Mobile communication has brought to social movements more than just more technological devices. Rather, it reflects the global shift toward more flexible forms of informational politics, especially what Manuel Castells has termed “mass self-communication” or the new spaces for public sphere activity outside inherited political and media institutions. This entry briefly reviews the notion of “swarming,” which encompasses interactions between texting and mainstream media coverage of social movements, some immediate pluses and minuses of these developments, and some potential trends.

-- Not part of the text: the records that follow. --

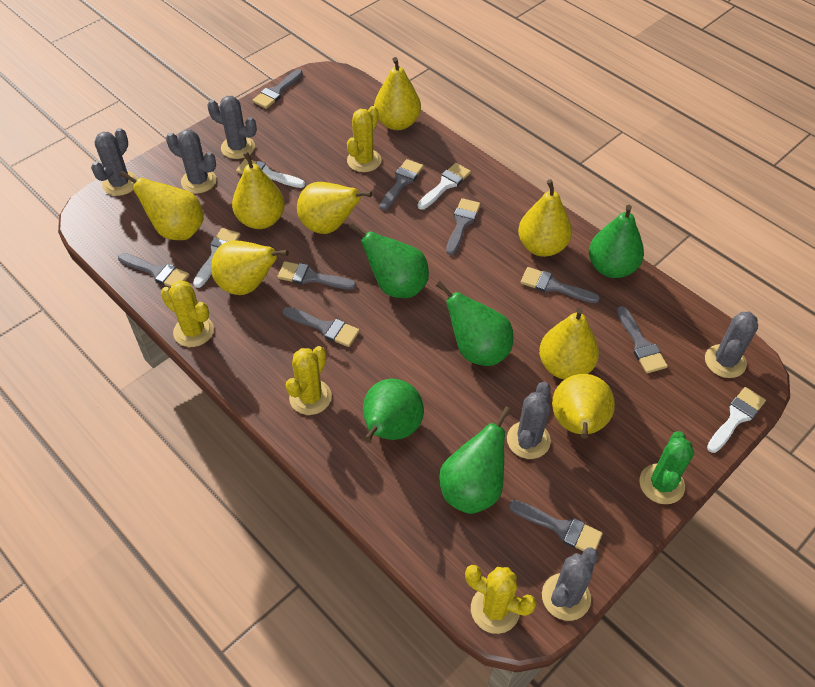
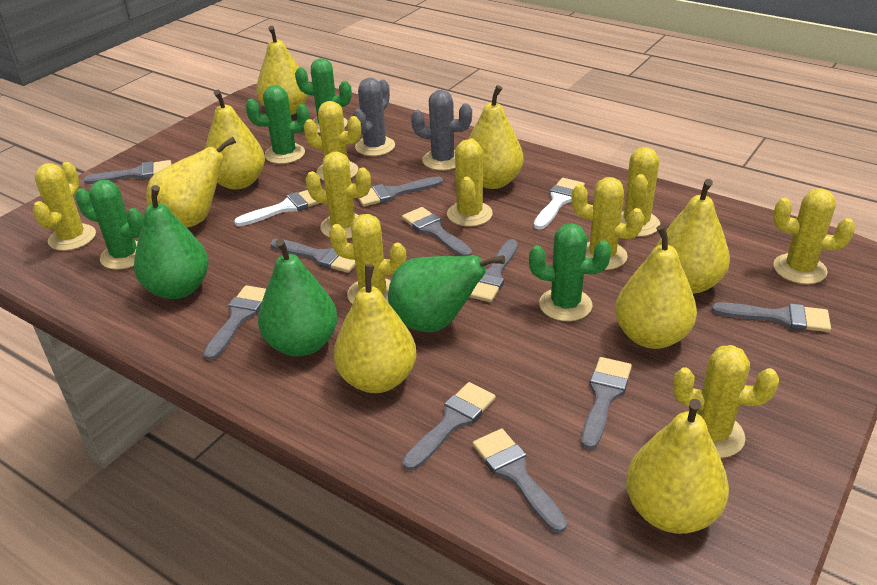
green cactus: [639,431,694,504] = 1 -> [75,180,144,270] [246,85,309,164] [295,58,352,133] [529,223,611,321] = 4
green pear: [349,223,429,298] [363,379,424,442] [436,281,514,366] [439,407,511,514] [589,205,644,278] = 5 -> [134,185,209,299] [258,238,337,356] [388,255,505,332] = 3
grey brush: [118,253,189,287] [252,69,303,109] [277,261,356,289] [283,307,360,347] [380,159,424,210] [446,198,481,255] [509,500,603,551] [520,267,600,303] [617,306,668,373] = 9 -> [84,160,172,184] [204,285,266,360] [270,239,356,273] [358,176,443,207] [402,207,472,256] [402,382,496,471] [470,239,518,302] [473,428,567,533] [581,357,632,450] [712,302,831,332] = 10
grey cactus: [91,128,138,196] [166,129,217,193] [207,96,257,159] [507,382,551,459] [542,547,598,621] [705,312,758,378] = 6 -> [353,78,395,156] [411,90,472,170] = 2
white brush: [193,228,241,288] [236,158,305,188] [418,163,471,210] [707,387,766,453] = 4 -> [234,190,319,226] [534,178,585,230] = 2
yellow cactus: [161,280,214,347] [286,346,332,415] [347,106,381,172] [465,565,537,634] = 4 -> [32,162,96,251] [304,101,361,180] [305,152,371,239] [329,214,406,304] [447,138,493,227] [572,177,644,270] [620,147,660,237] [673,345,779,458] [773,188,855,284] = 9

“Swarming” Tactics and Mobile Phones

The first widely publicized incident of mobile phones being used in social movements was in 1999 when anti-World Trade Organization (WTO) demonstrators found innovative use of their Nextel walkie talkies during the so-called “Battle of Seattle.” Because of newly available connectivity, activist groups could coordinate collective action and carry out systematic tactics of “swarming” (i.e., the congregation of a large number of protestors to block parts of the ministerial meeting physically), and then rapid dispersion before the arrival of extra police. By this time, the demonstrators would be congregating at another location, following the military strategy of dynamic, nonlinear warfare.

This was not an entirely new mode of protest, but mobile media allowed activists to carry out their “swarming” campaigns much faster and more simply, and at a larger scale. The effect of such “flash mobilization” was so impressive that Howard Rheingold argued it was a harbinger for “smart mobs,” where total strangers could form instant solidarity to struggle for a collective goal.

Adding mobility and perpetual contact to the phone leads to a quantum leap for the old device to serve as the basis for new modes of sociopolitical mobilization, for the emergence of what Manuel Castells views as “instant communities of practice” that turn a proposal for action into a communication generating multiple responses supporting the action.

This is at the core of the concept “mobile civil society,” which was proposed by Castells and others who argue that mobile phone usage in social movements can lead to a new form of civil society. It enables independent communication from individual to individual and group to group; it is collectively intensive but with strongly personal dimensions. This bypasses mainstream media and enables an alternative public space.

The “Battle of Seattle” remains a prototype for demonstrators to protest the injustice of economic globalization at WTO and G8 meetings, from Montréal in 2000 to Geneva in 2001, from Cancún in 2003 to Hong Kong in 2005. Whereas mobile devices now are routine in activism, the shock effect has seemingly declined because the security forces have kept pace. At the 2004 Republican National Convention in New York, for example, police were reported to have infiltrated text-message networks of anti-Bush protesters. Meanwhile, the number of participating activist groups and individuals increased to the point that more “central management” was required through such organizational platforms as TxtMob and Rockus. This altered the decentralized and spontaneous person-to-person pattern and was also more prone to be blacked out by the phone company, either intentionally or unintentionally.